Start PAGE EXTRACT
Effecting security breaches or disruptions of Internet
communication. Security breaches include, but are not limited to,
accessing data of which Customer is not an intended recipient or
logging into a server or account that Customer is not expressly
authorized to access. For purposes of this Section 3.2.2.,
"disruption" includes, but is not limited to, port
scans, flood pings, packet spoofing and forged routing
information.
3.2.3.
Executing any form of network monitoring which will intercept data
not intended for the Customer's server.
3.2.4.
Circumventing user authentication or security of any host, network
or account.
3.2.5.
Interfering with or denying service to any user other than
Customer's host (for example, denial of service attack).
3.2.6.
Using any program/script/command, or sending messages of any kind,
designed to interfere with, or to disable, a user's terminal
session, via any means, locally or via the Internet.
3.2.7.
Creating an "active" full time connection on a
Company-provided account by using artificial means involving
software, programming or any other method.
3.2.8.
Any attempt to circumvent or alter monitoring, bandwidth tracking
or utilization reporting, or other actions which have the effect
of complicating the normal operational procedures of the Company,
including but not limited to altering, removing or in any way
modifying or tampering with Company created log files.
3.2.9.
Any action which the Company determines, in its own judgment, will
reflect poorly on the Company or negatively impact its operations.
3.2.10.
Any action which the Company deems to be an unacceptable use of
resources, business practice or otherwise unacceptable to the
Company.
3.3.
Billing
3.3.1.
Furnishing false or incorrect data on the order form, contract or
online application, including fraudulent use of credit card
numbers.
End PAGE EXTRACT
Start ENTRIES PROVIDED
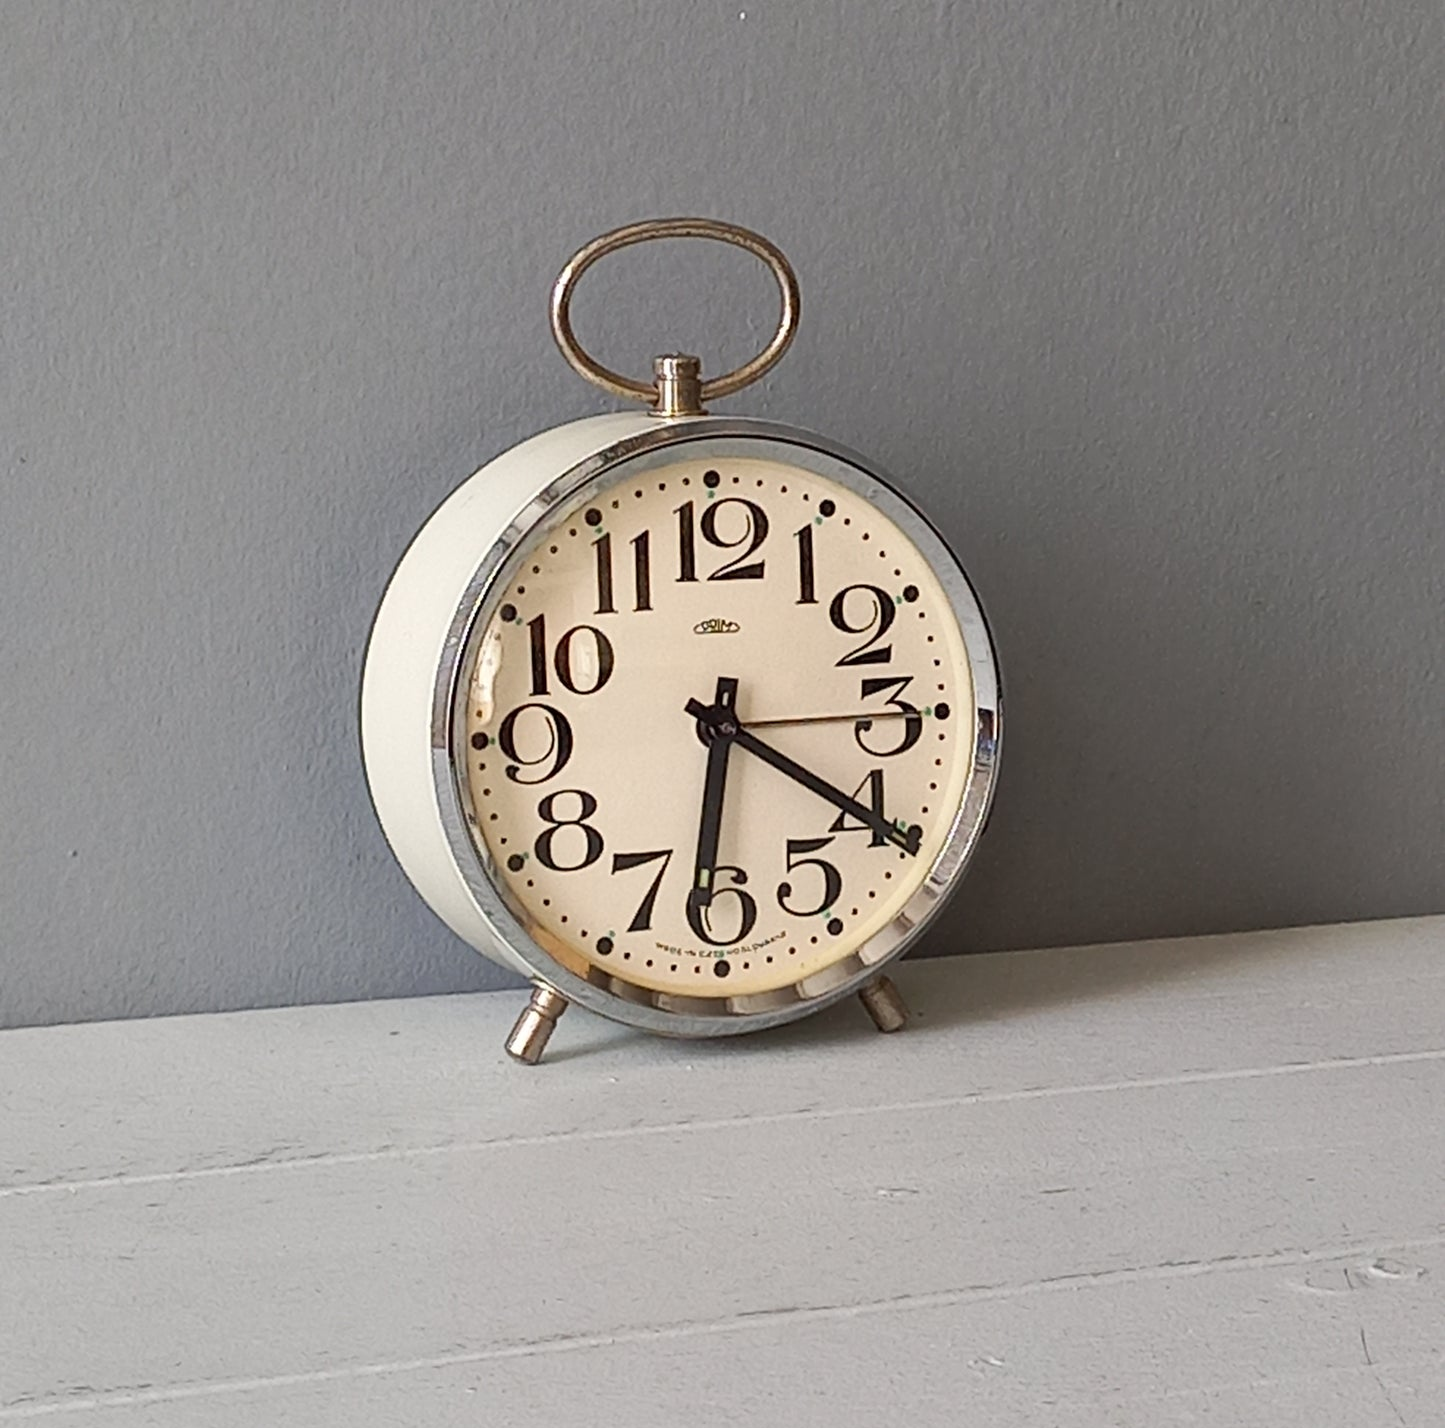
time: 6:20
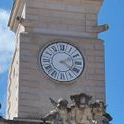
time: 2:21
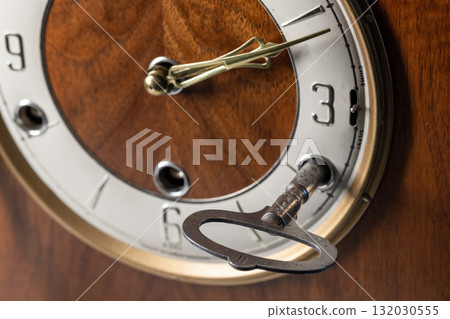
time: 2:11
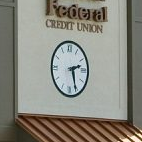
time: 2:26
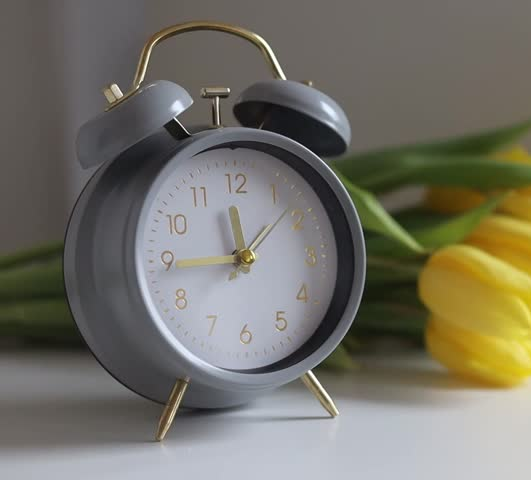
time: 11:44
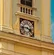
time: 3:43
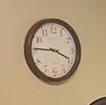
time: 3:45
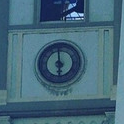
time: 5:59
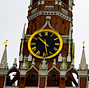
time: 10:28
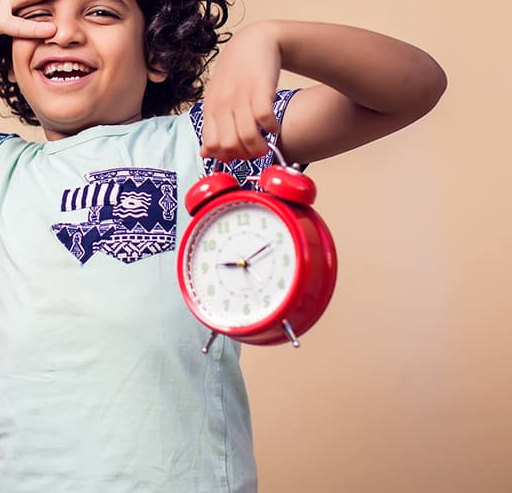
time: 9:10
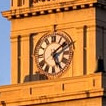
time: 5:08
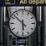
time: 5:51
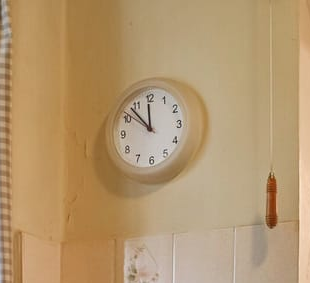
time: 11:52
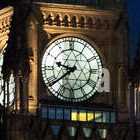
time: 9:38
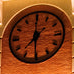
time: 7:30
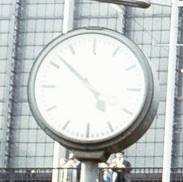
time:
End ENTRIES PROVIDED
:: TASK DIRECTIONS ::
Pick up the service agreement excerpt where it stops and continue writing it.

:: ANSWER TO THIS PROBLEM ::
3.3.2.
Attempting to circumvent or alter the processes any billing
procedures or procedures to measure time, bandwidth utilization,
or other methods to document "use" of the Company's
Services and Products.
3.4.
Mail
3.4.1.
Sending unsolicited commercial email messages (UCE), including the
sending of "junk mail" or other advertising material to
individuals who did not specifically request such material, who
were not previous customers of Customer or with whom Customer does
not have an existing business relationship ("email spam").
3.4.2.
Sending UCE referencing an email address for any domain hosted by
the Company;
3.4.3.
Sending UCE referencing a domain hosted by the Company;
3.4.4.
Sending UCE referencing an IP address hosted by the Company;
3.4.5.
Posting advertisements on IRC, ICQ, or any other public chat
system containing an email address hosted by the Company, a domain
hosted by the Company, an IP address belonging to the Company;
3.4.6.
The Company will be the sole arbiter as to what constitutes a
violation of these provisions.
3.4.7.
Harassment, whether through language, frequency or size of
messages.
3.4.8.
Unauthorized use, or forging, of mail header information.
3.4.9.
Solicitations of mail for any other E-mail address other than that
of the poster's account or service with the intent to harass or to
collect replies.
3.4.10.
Creating or forwarding "chain letters" or other
"pyramid schemes" of any type.
3.4.11.
Use of unsolicited email originating from within the Company's
network or networks of other Internet Service Providers on behalf
of, or to advertise, any service hosted by the Company, or
connected via the Company's network.
3.4.12.
Activities deemed to be unsolicited marketing efforts or otherwise
harassing in any way.
3.4.13.
Customer will be charged a minimum Rs.20,000.00 service charge for
each instance of a verifiable UCE that is reported to the Company
and faces immediate account suspension and/or termination, as well
as further penalties.
3.5.
Customer Support
3.5.1.
The Company promotes a mutually-professional relationship with its
customers. Abusive, threatening, obscene or otherwise harassing
communications with agents of the Company, via telephone, email,
online chat or other means will result in immediate account
termination not withstanding any other terms of this agreement.
Violation of this or any section of this Agreement will result in
refund ineligibility.
4.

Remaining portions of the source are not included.